TASK INPUT START

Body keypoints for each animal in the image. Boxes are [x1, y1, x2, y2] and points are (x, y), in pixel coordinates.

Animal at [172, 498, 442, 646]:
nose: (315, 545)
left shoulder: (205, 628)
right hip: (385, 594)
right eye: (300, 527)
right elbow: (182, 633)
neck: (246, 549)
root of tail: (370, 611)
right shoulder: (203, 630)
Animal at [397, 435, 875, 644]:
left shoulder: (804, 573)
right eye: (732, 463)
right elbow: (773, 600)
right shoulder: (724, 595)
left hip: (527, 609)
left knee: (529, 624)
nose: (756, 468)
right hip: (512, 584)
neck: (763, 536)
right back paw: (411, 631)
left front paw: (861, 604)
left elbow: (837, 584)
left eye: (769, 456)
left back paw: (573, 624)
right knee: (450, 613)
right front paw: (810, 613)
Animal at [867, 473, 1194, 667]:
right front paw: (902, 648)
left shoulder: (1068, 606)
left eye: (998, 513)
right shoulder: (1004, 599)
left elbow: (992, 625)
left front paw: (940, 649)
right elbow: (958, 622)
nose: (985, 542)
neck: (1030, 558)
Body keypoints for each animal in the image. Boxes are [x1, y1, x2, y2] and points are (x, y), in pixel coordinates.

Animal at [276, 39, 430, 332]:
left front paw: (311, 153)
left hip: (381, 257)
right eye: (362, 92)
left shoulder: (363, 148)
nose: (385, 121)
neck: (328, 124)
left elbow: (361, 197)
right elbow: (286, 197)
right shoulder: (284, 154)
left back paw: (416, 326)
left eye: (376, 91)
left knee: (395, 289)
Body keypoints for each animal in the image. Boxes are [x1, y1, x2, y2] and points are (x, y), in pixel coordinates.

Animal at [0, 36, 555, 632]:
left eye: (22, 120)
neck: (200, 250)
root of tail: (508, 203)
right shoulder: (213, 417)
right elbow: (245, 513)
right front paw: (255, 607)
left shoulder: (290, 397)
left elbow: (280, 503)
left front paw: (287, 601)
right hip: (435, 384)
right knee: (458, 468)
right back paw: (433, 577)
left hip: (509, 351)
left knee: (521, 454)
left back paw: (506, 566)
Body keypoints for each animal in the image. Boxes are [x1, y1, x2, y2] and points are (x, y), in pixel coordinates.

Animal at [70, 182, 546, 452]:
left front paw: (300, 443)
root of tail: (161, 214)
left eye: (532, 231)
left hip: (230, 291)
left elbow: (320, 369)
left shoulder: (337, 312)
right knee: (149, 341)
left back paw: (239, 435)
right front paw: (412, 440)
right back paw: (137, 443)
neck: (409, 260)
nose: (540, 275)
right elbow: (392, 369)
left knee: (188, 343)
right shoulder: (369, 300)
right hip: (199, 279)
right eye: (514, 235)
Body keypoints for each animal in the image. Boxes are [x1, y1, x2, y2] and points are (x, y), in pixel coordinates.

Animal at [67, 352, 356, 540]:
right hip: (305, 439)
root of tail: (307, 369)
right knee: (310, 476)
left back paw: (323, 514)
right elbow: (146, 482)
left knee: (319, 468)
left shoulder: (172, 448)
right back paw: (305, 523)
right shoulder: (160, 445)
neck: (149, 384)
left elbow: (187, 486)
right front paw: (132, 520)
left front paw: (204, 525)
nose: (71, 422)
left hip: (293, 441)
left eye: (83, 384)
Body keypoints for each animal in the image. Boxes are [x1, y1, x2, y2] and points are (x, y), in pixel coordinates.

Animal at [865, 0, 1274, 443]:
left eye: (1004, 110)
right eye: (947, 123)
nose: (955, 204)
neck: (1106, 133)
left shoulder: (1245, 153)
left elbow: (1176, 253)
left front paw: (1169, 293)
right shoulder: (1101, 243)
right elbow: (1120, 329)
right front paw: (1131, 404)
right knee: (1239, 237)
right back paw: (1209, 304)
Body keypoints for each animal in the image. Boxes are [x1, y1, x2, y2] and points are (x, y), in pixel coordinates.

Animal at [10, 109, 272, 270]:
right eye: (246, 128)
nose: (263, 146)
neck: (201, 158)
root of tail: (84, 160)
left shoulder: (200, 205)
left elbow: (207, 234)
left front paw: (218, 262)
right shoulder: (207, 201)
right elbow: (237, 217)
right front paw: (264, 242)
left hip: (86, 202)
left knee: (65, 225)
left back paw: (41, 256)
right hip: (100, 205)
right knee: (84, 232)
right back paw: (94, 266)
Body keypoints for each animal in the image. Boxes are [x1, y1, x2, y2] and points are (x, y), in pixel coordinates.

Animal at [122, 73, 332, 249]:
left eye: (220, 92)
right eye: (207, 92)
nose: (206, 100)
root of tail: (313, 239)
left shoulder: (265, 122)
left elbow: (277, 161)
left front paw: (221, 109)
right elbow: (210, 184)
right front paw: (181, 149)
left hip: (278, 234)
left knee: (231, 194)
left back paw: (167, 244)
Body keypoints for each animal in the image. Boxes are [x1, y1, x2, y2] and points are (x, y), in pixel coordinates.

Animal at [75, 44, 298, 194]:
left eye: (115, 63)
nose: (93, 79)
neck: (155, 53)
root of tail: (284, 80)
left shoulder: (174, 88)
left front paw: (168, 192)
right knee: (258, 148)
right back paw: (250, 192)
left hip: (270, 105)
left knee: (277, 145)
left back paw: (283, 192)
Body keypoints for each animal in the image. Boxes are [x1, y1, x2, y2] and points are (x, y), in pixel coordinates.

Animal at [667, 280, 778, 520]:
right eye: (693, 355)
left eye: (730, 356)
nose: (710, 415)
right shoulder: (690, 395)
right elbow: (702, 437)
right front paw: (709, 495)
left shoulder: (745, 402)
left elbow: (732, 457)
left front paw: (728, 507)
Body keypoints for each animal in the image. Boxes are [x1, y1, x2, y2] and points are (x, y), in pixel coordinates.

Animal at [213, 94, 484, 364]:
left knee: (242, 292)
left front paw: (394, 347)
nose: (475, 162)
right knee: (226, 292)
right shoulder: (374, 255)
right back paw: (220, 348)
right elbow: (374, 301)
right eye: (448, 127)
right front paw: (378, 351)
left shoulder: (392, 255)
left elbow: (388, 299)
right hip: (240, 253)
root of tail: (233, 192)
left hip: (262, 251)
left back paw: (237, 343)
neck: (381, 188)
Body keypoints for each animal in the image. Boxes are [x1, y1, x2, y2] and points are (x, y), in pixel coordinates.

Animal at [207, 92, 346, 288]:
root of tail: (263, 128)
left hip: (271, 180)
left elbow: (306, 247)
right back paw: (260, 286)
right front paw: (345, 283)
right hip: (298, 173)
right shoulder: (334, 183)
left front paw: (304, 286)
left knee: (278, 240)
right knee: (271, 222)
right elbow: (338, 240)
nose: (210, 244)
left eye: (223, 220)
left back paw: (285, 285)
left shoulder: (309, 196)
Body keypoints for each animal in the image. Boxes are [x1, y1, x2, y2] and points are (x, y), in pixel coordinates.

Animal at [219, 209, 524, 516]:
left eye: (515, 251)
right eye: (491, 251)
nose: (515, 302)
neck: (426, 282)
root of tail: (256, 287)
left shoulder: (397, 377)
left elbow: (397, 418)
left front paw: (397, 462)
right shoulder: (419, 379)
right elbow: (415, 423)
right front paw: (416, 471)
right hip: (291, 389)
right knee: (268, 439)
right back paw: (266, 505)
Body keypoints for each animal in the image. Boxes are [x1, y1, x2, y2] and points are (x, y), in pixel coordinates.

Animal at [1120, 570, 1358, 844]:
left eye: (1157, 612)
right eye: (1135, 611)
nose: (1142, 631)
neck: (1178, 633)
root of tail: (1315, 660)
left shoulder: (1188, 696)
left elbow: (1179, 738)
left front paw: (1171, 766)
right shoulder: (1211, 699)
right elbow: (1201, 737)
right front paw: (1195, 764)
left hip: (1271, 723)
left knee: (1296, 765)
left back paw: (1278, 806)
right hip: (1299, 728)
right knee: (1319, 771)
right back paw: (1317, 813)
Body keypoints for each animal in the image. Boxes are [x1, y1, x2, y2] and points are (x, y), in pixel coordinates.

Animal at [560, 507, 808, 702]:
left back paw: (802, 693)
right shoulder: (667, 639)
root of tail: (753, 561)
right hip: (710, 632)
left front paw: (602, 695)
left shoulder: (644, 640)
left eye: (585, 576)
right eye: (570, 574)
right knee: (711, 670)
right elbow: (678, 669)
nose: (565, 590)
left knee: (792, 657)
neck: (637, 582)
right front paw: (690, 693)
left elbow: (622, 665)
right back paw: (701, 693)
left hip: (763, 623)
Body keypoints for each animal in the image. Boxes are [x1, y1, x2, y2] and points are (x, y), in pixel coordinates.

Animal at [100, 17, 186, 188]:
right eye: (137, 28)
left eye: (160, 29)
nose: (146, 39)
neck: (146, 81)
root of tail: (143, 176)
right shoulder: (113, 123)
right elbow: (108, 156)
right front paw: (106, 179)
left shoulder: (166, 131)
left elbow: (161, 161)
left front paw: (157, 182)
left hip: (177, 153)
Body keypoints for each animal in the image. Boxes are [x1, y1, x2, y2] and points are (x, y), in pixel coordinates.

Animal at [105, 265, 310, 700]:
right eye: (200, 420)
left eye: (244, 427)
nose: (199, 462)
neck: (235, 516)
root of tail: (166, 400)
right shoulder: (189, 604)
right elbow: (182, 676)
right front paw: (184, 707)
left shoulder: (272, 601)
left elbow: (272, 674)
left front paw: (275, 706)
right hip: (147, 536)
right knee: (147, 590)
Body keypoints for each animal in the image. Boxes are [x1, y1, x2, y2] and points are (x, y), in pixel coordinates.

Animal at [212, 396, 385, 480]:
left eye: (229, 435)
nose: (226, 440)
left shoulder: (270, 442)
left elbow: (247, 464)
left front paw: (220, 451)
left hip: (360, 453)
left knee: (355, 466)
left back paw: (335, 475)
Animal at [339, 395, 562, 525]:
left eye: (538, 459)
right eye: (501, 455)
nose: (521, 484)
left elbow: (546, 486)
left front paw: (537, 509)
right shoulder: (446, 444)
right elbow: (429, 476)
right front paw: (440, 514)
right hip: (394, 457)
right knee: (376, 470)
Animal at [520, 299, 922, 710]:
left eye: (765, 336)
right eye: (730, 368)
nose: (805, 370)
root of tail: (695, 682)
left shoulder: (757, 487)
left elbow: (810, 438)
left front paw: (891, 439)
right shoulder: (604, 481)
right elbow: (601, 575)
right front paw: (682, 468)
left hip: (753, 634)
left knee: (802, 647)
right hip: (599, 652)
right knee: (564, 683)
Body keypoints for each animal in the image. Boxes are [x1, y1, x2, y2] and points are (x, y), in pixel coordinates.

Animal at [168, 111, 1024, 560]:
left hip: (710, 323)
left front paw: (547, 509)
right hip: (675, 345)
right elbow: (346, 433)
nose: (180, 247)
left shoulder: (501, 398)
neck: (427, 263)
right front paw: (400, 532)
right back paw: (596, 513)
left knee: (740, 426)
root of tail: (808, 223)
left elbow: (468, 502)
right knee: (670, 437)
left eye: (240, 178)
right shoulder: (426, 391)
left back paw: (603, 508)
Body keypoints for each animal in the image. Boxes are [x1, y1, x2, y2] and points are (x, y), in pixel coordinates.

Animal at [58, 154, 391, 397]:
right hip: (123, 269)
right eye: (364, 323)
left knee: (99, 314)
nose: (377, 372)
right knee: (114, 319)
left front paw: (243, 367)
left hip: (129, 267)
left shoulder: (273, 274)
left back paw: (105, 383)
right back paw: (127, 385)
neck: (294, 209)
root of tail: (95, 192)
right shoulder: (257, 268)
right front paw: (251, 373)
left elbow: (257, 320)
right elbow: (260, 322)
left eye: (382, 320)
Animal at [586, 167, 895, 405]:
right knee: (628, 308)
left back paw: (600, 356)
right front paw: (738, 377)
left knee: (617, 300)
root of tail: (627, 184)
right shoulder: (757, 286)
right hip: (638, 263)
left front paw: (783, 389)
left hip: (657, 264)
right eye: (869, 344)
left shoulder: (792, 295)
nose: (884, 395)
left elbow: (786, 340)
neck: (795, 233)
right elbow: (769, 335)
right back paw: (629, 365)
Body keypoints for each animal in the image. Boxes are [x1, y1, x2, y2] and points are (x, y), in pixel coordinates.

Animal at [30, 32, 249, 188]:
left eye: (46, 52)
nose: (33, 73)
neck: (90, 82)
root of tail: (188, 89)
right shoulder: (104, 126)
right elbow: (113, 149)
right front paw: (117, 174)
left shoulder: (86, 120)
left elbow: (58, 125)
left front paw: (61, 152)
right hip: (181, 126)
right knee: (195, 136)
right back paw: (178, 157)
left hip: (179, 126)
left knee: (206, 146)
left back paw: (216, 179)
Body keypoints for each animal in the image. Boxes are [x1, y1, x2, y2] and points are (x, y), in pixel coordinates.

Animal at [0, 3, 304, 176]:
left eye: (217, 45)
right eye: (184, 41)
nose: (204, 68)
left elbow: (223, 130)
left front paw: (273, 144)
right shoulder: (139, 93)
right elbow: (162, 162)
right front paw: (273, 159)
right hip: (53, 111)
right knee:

TASK INPUT END

> **ACTIVITY**:
Wherever the line holding "left eye: (532, 231)" falls in the entries above, copy exactly from it through the line holding "right elbow: (237, 217)", inclusive, and add nothing.

> **RESPONSE FOR THIS EXERCISE**:
left eye: (532, 231)
left hip: (230, 291)
left elbow: (320, 369)
left shoulder: (337, 312)
right knee: (149, 341)
left back paw: (239, 435)
right front paw: (412, 440)
right back paw: (137, 443)
neck: (409, 260)
nose: (540, 275)
right elbow: (392, 369)
left knee: (188, 343)
right shoulder: (369, 300)
right hip: (199, 279)
right eye: (514, 235)
Body keypoints for each animal in the image. Boxes are [x1, y1, x2, y2] and points are (x, y), in pixel coordinates.

Animal at [67, 352, 356, 540]:
right hip: (305, 439)
root of tail: (307, 369)
right knee: (310, 476)
left back paw: (323, 514)
right elbow: (146, 482)
left knee: (319, 468)
left shoulder: (172, 448)
right back paw: (305, 523)
right shoulder: (160, 445)
neck: (149, 384)
left elbow: (187, 486)
right front paw: (132, 520)
left front paw: (204, 525)
nose: (71, 422)
left hip: (293, 441)
left eye: (83, 384)
Body keypoints for each animal in the image. Boxes are [x1, y1, x2, y2] and points are (x, y), in pixel coordinates.

Animal at [865, 0, 1274, 443]:
left eye: (1004, 110)
right eye: (947, 123)
nose: (955, 204)
neck: (1106, 133)
left shoulder: (1245, 153)
left elbow: (1176, 253)
left front paw: (1169, 293)
right shoulder: (1101, 243)
right elbow: (1120, 329)
right front paw: (1131, 404)
right knee: (1239, 237)
right back paw: (1209, 304)
Body keypoints for each animal in the image. Boxes are [x1, y1, x2, y2] and points are (x, y), in pixel coordinates.

Animal at [10, 109, 272, 270]:
right eye: (246, 128)
nose: (263, 146)
neck: (201, 158)
root of tail: (84, 160)
left shoulder: (200, 205)
left elbow: (207, 234)
left front paw: (218, 262)
right shoulder: (207, 201)
right elbow: (237, 217)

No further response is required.